> Supplied records:
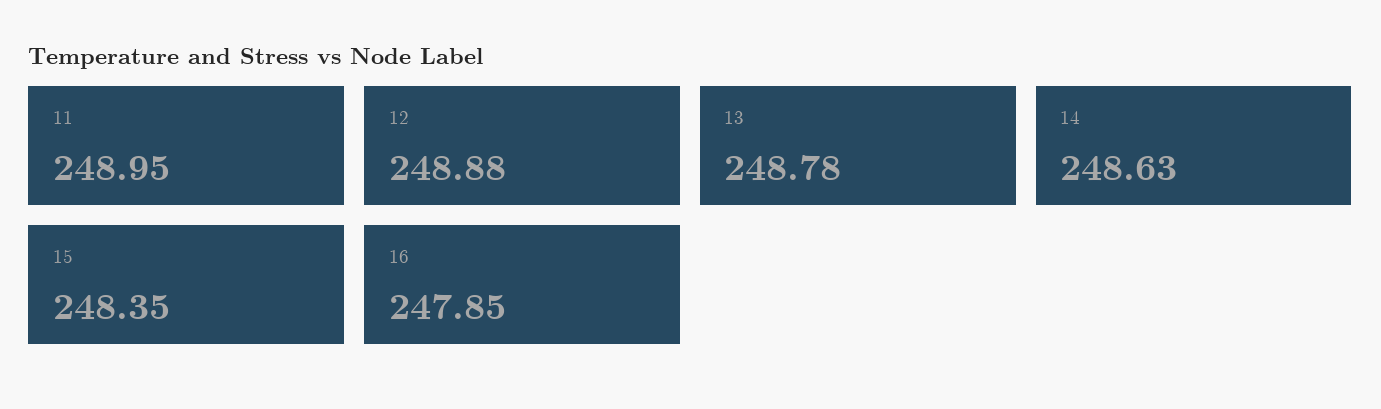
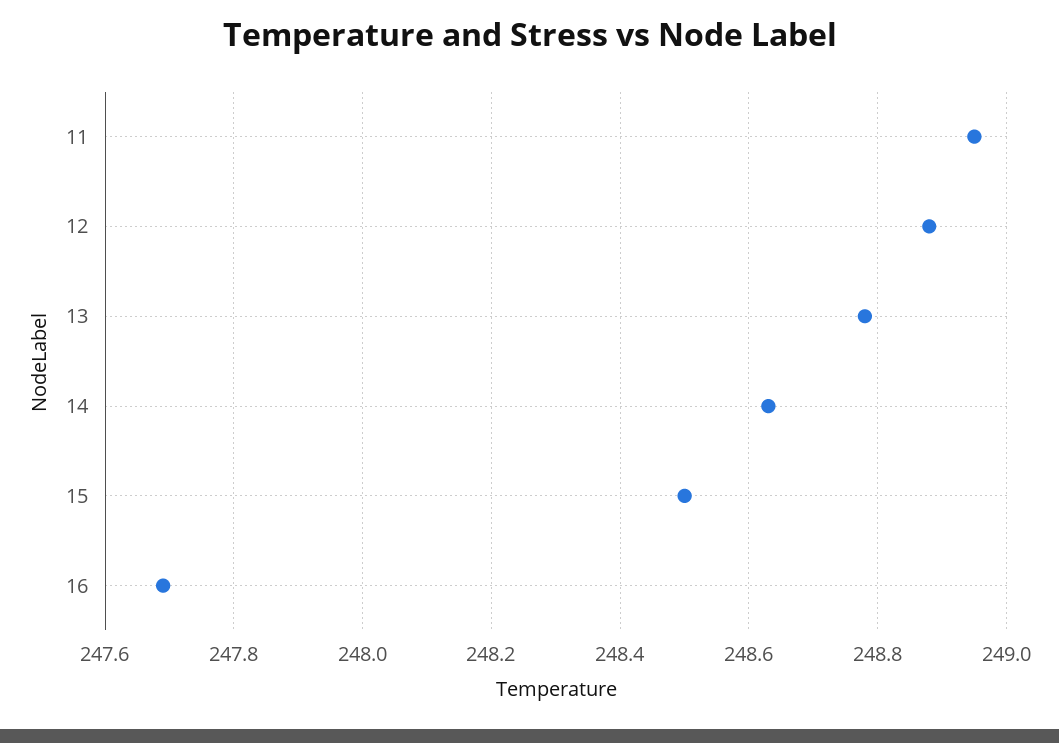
15: 248.35 -> 248.5
16: 247.85 -> 247.7

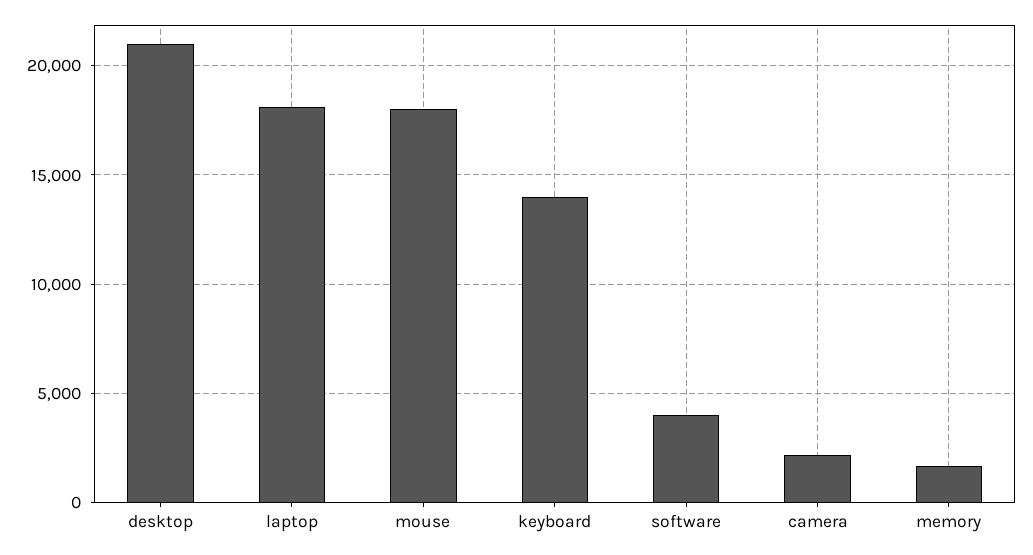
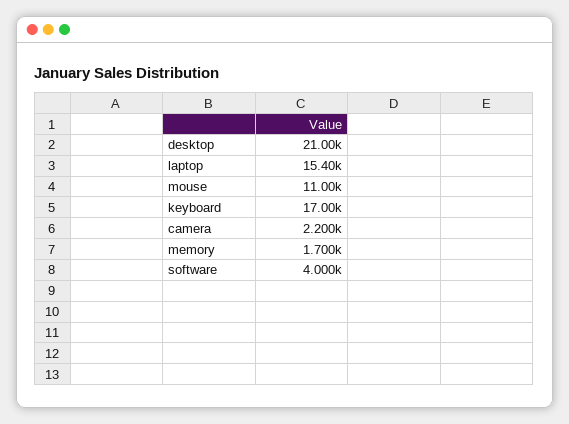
laptop: 18000 -> 15400
mouse: 18000 -> 11000
keyboard: 14000 -> 17000

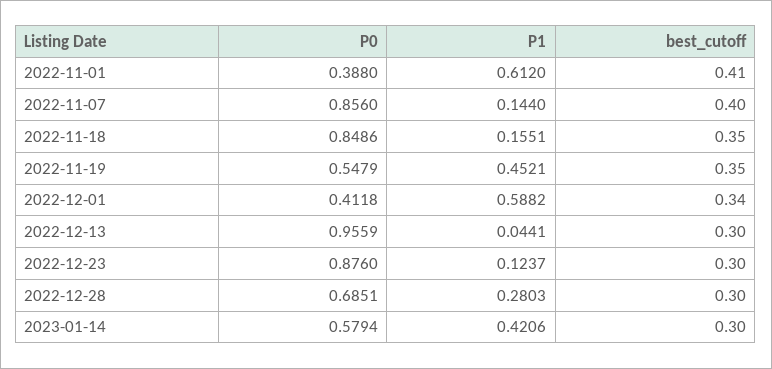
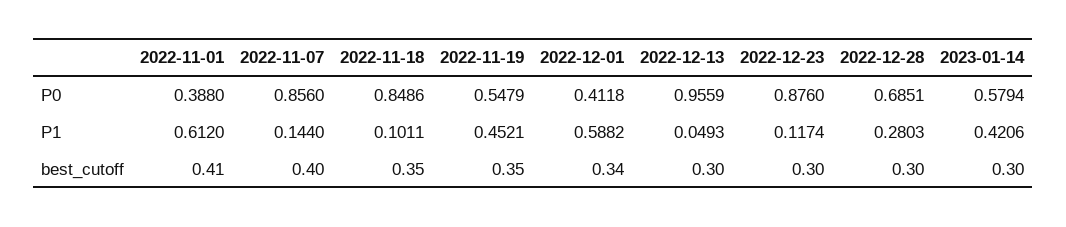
P1, 2022-11-18: 0.1551 -> 0.1011
P1, 2022-12-13: 0.0441 -> 0.0493
P1, 2022-12-23: 0.1237 -> 0.1174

> Exercise requirements: Your answer should be the lines from the one containing "P1, 2022-12-13: 0.0441 -> 0.0493" to the end of the entries above, restated exactly and alone.

> Problem solution:
P1, 2022-12-13: 0.0441 -> 0.0493
P1, 2022-12-23: 0.1237 -> 0.1174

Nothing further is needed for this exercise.